• [WORK TO BE COMPLETED]
Which lines below contain "robust"? Pull them out.

• [Records drawn from a dataset]
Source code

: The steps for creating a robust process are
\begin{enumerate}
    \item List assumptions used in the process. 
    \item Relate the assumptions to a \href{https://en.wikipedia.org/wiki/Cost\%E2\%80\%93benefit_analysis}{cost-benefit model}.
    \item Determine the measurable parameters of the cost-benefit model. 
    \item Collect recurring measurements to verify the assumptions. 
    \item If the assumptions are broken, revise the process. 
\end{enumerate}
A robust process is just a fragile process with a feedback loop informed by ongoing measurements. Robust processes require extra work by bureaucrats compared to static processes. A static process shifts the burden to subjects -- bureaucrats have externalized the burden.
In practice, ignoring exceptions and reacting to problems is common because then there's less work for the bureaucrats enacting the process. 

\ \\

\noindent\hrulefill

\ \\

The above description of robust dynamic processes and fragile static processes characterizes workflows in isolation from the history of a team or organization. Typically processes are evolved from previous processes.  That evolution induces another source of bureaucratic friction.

• [RESULT OF THE EXERCISE]
: The steps for creating a robust process are
A robust process is just a fragile process with a feedback loop informed by ongoing measurements. Robust processes require extra work by bureaucrats compared to static processes. A static process shifts the burden to subjects -- bureaucrats have externalized the burden.
The above description of robust dynamic processes and fragile static processes characterizes workflows in isolation from the history of a team or organization. Typically processes are evolved from previous processes.  That evolution induces another source of bureaucratic friction.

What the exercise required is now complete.